Die Kämpfe während der Brunft sind eher etwas für die Jungen und Unerfahrenen. Die reifen, ranghohen Schaufler haben ihre Rangordnung bereits kampflos während der Vorbrunft entschieden. Nur wenn zwei gleich starke und dominante Hirsche aufeinandertreffen, wird gekämpft. Und jetzt geht es erbittert und gnadenlos zur Sache: Diese Kämpfe dauern länger als das Geschiebe und Gerangel der Jungen. Aber Kampf ist nicht gleich Kampf. Die Jungen schlagen sofort ihre Schaufeln gegeneinander und schieben und drücken sich hin und her. Die Kämpfe der 'Alten Herren' dagegen bestehen überwiegend aus langen Parallelmärschen. Wieder und wieder schätzen sie ihren Gegner ab – ob sie den Einsatz der Waffen ­wagen sollen. Der Kontakt der Geweihe wird so kurz wie möglich gehalten, wenn sie sich darauf überhaupt einlassen. Sobald weibliches Damwild anwesend ist, wird eher gekämpft, dann allerdings auch kürzer. Der erfahrene Damhirsch kennt seine Stärke genau und weiß, wie viel er wagen kann. Je höher die Dichte des Bestandes ist, desto öfter kommt es allerdings zu schweren Kämpfen. Wahrscheinlich angesichts einer stärkeren Konkurrenz durch viele Hirsche gehen die territorialen Schaufler mehr Risiko ein.

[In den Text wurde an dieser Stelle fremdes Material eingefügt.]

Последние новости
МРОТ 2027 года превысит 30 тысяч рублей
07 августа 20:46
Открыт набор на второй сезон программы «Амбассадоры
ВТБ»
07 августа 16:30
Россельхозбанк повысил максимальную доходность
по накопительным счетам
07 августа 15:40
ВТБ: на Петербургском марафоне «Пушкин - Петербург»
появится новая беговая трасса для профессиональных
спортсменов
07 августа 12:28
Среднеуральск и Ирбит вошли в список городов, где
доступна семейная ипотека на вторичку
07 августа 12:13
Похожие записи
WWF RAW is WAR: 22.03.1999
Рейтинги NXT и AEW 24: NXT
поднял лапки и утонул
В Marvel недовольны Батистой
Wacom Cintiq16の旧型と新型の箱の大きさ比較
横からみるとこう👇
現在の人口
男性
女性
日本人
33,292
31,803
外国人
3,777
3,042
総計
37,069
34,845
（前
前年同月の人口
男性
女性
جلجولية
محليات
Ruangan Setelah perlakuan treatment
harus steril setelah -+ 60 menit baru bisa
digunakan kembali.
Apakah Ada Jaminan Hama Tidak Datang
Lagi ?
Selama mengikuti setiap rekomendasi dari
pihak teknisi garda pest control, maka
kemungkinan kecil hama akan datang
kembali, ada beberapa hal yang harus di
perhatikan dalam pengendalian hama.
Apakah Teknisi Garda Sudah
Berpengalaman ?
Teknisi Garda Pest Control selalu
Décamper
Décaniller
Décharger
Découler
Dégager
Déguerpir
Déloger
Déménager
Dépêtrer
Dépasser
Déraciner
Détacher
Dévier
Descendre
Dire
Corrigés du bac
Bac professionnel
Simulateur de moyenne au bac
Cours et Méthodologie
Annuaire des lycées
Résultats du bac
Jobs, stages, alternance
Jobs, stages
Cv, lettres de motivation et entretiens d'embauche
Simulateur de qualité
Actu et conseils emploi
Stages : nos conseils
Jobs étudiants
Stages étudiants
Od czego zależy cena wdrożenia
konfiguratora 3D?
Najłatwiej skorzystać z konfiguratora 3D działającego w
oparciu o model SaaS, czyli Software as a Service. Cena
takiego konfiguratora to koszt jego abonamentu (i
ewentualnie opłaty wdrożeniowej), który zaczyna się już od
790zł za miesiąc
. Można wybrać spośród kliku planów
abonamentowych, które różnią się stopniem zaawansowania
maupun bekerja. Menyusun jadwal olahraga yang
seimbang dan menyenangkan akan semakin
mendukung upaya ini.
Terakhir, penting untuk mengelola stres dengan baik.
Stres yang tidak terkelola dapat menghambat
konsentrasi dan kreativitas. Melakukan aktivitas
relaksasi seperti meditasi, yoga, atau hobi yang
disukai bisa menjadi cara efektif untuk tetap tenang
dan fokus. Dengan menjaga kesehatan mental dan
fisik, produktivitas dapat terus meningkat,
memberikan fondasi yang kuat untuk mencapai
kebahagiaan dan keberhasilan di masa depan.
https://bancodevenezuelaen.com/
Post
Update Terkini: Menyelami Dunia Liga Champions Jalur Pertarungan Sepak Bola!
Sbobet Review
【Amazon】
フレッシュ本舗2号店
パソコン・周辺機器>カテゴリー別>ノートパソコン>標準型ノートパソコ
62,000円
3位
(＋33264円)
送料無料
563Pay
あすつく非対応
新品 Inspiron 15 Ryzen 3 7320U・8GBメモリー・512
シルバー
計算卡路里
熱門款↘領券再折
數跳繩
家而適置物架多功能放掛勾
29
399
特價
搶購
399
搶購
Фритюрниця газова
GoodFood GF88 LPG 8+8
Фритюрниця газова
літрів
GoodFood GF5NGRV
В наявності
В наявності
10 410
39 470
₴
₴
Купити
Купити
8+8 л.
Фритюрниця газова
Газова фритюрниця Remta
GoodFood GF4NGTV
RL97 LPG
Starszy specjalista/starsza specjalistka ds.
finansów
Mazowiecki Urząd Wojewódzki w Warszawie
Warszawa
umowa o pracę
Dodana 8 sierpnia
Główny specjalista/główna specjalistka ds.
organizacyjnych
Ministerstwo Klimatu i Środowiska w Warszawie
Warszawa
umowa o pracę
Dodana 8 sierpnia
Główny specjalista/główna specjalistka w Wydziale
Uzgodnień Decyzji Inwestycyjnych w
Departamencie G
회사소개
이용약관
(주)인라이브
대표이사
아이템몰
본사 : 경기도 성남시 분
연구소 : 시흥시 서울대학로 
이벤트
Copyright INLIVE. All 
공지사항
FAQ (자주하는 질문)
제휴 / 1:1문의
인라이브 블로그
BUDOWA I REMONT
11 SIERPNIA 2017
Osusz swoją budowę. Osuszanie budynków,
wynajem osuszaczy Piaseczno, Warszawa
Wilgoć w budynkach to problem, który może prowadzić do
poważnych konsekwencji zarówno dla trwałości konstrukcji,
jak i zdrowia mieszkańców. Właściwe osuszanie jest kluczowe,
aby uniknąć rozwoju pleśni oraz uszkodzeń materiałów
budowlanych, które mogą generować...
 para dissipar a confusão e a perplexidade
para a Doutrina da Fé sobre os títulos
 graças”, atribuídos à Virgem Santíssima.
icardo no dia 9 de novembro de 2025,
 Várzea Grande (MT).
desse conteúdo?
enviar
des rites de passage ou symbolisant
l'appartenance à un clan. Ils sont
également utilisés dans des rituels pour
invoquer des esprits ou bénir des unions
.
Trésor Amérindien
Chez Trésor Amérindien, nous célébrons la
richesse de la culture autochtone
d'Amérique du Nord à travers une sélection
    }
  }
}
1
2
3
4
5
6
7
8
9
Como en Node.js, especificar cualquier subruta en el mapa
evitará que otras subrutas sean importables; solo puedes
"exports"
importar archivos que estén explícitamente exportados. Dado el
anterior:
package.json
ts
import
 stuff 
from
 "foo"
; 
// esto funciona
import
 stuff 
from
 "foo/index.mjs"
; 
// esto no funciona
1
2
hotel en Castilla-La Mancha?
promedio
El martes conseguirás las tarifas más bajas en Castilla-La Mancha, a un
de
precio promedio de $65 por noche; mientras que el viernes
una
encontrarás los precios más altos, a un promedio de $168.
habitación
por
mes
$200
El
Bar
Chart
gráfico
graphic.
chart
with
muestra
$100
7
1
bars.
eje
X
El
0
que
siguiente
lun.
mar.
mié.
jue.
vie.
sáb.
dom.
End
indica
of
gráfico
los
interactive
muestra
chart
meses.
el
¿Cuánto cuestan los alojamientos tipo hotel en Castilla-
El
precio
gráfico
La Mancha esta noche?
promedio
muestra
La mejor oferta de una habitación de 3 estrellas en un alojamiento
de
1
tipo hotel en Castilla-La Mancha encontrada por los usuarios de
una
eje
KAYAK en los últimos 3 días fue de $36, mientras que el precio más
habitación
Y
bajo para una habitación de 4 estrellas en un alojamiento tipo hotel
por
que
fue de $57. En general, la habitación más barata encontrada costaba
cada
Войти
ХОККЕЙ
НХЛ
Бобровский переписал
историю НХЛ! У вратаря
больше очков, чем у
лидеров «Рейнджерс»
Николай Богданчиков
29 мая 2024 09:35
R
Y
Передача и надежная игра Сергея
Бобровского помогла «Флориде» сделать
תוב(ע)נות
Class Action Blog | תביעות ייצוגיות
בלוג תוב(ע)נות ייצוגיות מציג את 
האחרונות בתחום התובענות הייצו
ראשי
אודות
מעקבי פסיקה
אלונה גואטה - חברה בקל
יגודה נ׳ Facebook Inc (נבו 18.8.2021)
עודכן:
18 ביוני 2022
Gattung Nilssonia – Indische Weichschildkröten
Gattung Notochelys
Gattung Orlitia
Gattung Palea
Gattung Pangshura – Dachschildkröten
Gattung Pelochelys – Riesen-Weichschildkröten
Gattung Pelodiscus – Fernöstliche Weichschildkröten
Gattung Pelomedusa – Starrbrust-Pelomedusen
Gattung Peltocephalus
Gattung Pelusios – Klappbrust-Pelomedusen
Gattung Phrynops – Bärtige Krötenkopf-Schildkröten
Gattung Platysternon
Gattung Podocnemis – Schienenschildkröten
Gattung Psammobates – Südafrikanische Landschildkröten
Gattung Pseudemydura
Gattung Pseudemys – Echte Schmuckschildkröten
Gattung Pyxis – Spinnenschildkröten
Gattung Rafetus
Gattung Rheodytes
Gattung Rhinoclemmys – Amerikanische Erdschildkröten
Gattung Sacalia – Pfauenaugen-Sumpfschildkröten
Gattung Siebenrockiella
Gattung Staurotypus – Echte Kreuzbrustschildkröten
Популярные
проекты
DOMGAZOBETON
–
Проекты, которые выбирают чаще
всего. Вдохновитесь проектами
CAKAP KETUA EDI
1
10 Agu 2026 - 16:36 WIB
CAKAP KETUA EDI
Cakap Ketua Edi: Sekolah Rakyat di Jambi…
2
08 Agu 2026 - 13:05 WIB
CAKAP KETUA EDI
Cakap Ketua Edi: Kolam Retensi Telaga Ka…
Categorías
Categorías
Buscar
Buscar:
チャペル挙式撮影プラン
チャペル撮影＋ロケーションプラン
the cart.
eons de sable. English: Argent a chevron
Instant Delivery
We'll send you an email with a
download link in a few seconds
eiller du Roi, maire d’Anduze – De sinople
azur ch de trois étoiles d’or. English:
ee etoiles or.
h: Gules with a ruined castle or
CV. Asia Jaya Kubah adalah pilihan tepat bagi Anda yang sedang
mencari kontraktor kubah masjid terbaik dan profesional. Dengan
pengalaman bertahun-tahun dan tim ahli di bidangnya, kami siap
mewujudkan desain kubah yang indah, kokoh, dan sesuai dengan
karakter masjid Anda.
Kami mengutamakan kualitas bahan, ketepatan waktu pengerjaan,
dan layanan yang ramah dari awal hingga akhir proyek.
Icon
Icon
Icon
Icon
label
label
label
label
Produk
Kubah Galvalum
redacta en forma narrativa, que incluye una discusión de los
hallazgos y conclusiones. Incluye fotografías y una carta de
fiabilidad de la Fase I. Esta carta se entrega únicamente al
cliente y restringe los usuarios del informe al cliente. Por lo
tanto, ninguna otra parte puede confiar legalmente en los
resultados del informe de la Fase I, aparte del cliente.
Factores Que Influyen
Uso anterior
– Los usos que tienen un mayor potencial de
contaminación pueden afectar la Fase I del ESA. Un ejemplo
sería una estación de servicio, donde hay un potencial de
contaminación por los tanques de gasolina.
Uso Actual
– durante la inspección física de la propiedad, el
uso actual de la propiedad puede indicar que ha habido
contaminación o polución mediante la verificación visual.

Jahrelange Beobachtungen von Damwildpopulationen in einer Reihe sehr unterschiedlicher Lebensräume und unter verschiedenen Lebens­bedingungen und Dichten haben Forscher heute zu einem faszinierenden Mosaik des Verhaltens dieser Wildart zusammengesetzt. Die Wissenschaft hat dem Damwild aber nichts von seinem Zauber genommen – im Gegenteil: Seine Wandelbarkeit, die Anpassungsfähigkeit und das strategische 'Denken' faszinieren nur noch mehr.